The company successfully challenged OSHA's decision the following year. A review committee agreed to set aside the citation, concluding the fetal protection policy was not a hazard to workers.
Meanwhile, the women who were sterilized to keep their jobs sought legal relief and the Oil, Chemical, and Atomic Workers union agreed to help them appeal the case. Separately, 13 women from the plant filed a suit against American Cyanamid, alleging violations of the federal Civil Rights Act.
The union's case ended up before federal judge Robert Bork, who, in 1984, found in favor of the company. Bork ruled the fetal protection policy wasn't hazardous because the women had the option of surgical sterilization. The civil rights case was dropped after 3 1/2 years of pre-trial proceedings.
- R77, I was going to link to the same thing.
Excellent obituary.
- R79, idiots and pseudo-intellectuals lionize him.
When you have his moronic worshipers screaming about how Obama is a socialist/communist/appeaser knowing knowing full-well some of Reagan's policies/actions were to the left of Obama, then you know not to take them seriously.
- [quote]Bork didn't get confirmed because he was deemed unacceptable. But Clarence Thomas DID get confirmed, although he was every bit as revolting and right wing as Bork. Now why how did that happen?
Bork told the truth, mostly, about his extremist views. Thomas, and just about everyone else since, lied.
- It's because Thomas played the race card, ironically. That comment about congress trying to lynch him. he was very effective at getting the Dems to back off, which was ridiculous. They should never have let him get away with it.
- r44 and r47 we're all saying the same thing.

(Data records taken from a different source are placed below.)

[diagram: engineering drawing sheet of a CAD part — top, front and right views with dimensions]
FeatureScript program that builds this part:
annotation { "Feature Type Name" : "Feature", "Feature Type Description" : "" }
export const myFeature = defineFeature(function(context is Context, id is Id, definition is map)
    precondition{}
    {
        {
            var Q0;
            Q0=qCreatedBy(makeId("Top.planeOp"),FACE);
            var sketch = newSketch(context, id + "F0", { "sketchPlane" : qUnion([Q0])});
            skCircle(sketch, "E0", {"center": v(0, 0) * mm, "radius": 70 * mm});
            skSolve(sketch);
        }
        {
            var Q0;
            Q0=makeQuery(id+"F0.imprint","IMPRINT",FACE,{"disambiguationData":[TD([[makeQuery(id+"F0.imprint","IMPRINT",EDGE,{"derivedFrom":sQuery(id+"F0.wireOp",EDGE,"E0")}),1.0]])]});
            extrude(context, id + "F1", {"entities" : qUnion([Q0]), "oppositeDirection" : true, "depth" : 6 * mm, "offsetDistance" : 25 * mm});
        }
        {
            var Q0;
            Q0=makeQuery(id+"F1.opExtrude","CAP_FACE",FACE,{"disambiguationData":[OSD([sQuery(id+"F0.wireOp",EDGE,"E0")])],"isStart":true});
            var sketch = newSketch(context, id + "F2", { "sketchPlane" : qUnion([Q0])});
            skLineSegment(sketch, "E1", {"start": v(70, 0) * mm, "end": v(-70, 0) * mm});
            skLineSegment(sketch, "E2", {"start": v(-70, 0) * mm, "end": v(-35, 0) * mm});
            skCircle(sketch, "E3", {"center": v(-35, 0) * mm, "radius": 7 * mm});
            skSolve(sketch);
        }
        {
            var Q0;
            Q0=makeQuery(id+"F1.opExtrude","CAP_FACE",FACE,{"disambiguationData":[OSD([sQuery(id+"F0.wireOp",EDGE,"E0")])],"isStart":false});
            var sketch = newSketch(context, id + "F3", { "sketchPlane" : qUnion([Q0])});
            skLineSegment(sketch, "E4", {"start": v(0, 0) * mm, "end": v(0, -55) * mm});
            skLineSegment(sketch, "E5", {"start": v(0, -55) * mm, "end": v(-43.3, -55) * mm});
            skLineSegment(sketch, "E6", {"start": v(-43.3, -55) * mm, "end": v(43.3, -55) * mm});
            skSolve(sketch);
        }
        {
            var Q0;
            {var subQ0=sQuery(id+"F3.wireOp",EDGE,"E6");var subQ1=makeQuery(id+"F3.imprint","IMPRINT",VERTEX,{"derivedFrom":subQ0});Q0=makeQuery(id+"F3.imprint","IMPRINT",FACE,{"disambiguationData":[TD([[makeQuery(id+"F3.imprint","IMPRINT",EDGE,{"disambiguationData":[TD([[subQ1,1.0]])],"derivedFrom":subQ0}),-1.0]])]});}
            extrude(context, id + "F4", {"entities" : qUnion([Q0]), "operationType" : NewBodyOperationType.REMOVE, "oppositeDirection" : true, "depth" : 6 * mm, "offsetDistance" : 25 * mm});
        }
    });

Anthony Kennedy is the swing vote on today's court, and Bork would have been buddies with Scalia.
Next time I'll include the high altitude cooking instructions, too.
r2
- Is he still dead?
I think we should keep checking.
Dustin
- UPDATE BREAKING NEWS UPDATE!
Robert Bork is still seriously dead.
Chevy Chase
- That's Generalissimo Roberto Borko to you, Chevy.
- I wonder how his poor family is going to keep his tombstone from being seriously defaced, tagged, spray painted with Nazi symbols. With an army of gays pissing on his grave, they are going to have to re-turf it on an annual basis.
Gay Hound Dog Pisser
- I guess r87 was the only development in the developing story.
Unless Bork offed hisself.
- What they meant when they said the story was developing is that at the time a breaking news event is reported about a death like this one, all they usually know is the age of the person and that they've died.
Later on the cause of death (cancer, heart attack etc.) and other related details come out.
- One of Bork's charming pieces of work:
"Slouching Towards Gomorrah: Modern Liberalism and American Decline"
http://www.mises.org/misesreview_detail.aspx%3Fcontrol%3D22%26sortorder%3Dissue
- Bork wasn't just an extreme right winger he was a criminal. He broke the law during Watergate. He was worse than Thomas or Scalia. He was a segregationist who was against Brown v Board of Education and wanted the Civil Rights Act overturned. He ruled employers could forcibly sterilize their female employers. Roe v Wade would have been overturned in 1989 (it was upheld 5-4 by Kennedy, Bork's replacement).
I've read a couple opinion pieces saying it would have been a good thing if he became a justice because then Obama would have been able to replace him with some lefty... bullshit. IMO if Bork was on the Supreme Court, Obama wouldn't have become President. They would have brought back segregation and Jim Crow laws.
- Which Death Triad does he belong to?